Find and return every line of the data that contains the word "branch".
┌─ Supplied data
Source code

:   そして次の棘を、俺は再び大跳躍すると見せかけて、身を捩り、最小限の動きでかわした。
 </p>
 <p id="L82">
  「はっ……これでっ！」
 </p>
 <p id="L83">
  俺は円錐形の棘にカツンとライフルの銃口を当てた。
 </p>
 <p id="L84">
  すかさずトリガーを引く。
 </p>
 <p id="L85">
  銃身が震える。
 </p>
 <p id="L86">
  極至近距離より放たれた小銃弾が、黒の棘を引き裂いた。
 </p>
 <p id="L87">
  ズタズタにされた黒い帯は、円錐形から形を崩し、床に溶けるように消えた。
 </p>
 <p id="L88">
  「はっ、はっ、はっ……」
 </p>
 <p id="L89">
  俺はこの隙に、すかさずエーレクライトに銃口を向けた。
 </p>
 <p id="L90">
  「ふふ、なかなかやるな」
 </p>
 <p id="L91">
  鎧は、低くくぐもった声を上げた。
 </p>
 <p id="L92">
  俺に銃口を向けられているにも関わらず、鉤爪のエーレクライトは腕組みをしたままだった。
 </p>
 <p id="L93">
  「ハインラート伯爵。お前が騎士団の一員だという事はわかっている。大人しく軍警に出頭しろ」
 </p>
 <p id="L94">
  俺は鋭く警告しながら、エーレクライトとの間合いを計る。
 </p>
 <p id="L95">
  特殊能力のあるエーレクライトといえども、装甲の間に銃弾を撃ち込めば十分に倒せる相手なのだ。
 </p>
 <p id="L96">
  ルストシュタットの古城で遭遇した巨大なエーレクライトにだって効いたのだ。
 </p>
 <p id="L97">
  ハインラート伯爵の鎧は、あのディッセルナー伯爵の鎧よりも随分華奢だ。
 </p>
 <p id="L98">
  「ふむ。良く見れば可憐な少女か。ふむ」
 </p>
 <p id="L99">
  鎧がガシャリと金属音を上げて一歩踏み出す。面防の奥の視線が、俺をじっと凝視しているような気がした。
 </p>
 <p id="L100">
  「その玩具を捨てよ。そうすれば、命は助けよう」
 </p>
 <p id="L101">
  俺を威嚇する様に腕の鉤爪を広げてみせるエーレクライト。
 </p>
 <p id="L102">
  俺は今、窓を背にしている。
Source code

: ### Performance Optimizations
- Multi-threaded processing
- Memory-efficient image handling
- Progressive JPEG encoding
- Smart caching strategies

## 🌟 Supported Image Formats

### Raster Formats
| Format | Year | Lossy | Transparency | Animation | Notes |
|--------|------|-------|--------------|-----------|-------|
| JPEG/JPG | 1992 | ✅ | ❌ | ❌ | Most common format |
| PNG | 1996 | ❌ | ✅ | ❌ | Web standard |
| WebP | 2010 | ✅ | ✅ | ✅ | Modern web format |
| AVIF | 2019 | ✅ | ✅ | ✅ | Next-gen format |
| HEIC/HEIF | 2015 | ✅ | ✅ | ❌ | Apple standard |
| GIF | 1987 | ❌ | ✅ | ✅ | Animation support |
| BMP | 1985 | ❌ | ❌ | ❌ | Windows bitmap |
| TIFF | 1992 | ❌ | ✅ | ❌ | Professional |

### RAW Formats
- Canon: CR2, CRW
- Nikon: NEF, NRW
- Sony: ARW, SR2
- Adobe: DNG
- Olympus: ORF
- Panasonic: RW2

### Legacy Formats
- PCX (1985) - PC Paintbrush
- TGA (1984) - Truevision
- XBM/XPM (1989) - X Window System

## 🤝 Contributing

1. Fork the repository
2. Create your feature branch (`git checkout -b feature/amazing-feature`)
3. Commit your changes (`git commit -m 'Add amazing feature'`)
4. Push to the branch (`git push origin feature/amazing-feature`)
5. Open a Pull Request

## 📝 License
└─
— Exercise answer —
2. Create your feature branch (`git checkout -b feature/amazing-feature`)
4. Push to the branch (`git push origin feature/amazing-feature`)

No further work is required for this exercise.